I dubbi di Palù su Astrazeneca
“Essendo l’unico virologo presente al tavolo del Cts conoscevo bene l’adenovirus, vettore su cui si basava il vaccino Astrazeneca e ho fatto presente la possibilità che le proteine dell’involucro virale potessero generare una risposta infiammatoria e pro-coagulativa. – il virologo esprime dubbi sul vaccino britannico – Era noto che Astrazeneca era meno efficace dei vaccini a mRNA e dalla Germania arrivavano studi sui rischi per le giovani donne. Prevalse allora l’opinione del maggior beneficio di accelerare la copertura in ambito di popolazione”.

“Ho provato ansia, ma eravamo obbligati a prendere decisioni gravose per il Paese: la priorità era contenere il virus. – ammette poi Palù – Avvertivo lo sconforto, la sofferenza psicologica e l’impotenza della gente per il senso di solitudine e isolamento creati dalle quarantene, dal distanziamento sociale, dalle misure per prevenire il contagio. Condizioni che facevano sì che esseri umani fossero impossibilitati a comunicare tra loro, abbracciare i propri cari, assistere un congiunto morente”.

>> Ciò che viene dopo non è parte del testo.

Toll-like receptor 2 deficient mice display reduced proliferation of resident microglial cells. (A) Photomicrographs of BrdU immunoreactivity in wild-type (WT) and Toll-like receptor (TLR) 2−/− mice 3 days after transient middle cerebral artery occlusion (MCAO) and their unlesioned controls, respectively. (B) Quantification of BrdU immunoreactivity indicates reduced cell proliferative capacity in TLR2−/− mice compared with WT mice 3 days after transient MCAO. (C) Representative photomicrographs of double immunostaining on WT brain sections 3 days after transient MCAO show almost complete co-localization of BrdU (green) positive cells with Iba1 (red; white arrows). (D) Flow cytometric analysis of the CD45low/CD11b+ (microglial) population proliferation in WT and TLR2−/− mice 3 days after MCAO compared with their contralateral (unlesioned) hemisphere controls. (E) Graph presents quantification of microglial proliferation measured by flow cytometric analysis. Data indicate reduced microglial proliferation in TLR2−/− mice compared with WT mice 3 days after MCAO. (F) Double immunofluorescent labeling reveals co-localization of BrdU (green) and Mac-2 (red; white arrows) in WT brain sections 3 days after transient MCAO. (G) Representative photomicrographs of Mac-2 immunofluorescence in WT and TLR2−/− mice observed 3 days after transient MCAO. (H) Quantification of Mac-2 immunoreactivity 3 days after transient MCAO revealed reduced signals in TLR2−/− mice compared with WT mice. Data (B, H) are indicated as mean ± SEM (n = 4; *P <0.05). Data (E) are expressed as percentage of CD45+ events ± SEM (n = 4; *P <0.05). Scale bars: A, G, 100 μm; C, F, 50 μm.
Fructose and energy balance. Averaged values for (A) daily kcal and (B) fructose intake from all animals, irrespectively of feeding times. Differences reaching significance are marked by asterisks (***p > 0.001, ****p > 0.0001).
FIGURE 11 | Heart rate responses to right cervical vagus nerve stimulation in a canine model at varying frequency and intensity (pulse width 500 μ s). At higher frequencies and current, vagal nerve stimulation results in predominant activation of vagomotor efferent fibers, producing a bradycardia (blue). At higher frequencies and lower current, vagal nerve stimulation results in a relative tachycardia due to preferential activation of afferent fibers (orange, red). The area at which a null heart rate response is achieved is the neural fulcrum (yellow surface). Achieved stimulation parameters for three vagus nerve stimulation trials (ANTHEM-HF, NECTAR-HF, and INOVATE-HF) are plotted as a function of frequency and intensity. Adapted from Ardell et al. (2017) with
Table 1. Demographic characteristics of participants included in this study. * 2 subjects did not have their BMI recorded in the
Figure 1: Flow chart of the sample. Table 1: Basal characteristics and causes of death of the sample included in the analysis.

“Sicuramente non ha funzionato l’infodemia creata dai mezzi di comunicazione con spettacolarizzazione mediatica della pandemia, una narrazione allarmistica quasi ad evocare il rischio di una pandemia perpetua, che ha creato disorientamento, paura. Un bollettino a settimana forse sarebbe stato sufficiente. Addirittura due al giorno, inizialmente, hanno contribuito ad alimentare l’incertezza collettiva. La mancanza di comunicazione ha creato tanta disinformazione, lasciando spazio a un’ondata di negazionismo in cui hanno prevalso istinti, pregiudizi e illusioni illogiche. Purtroppo tutto questo ha portato a maturare una profonda sfiducia nella scienza e nelle istituzioni”, conclude Palù.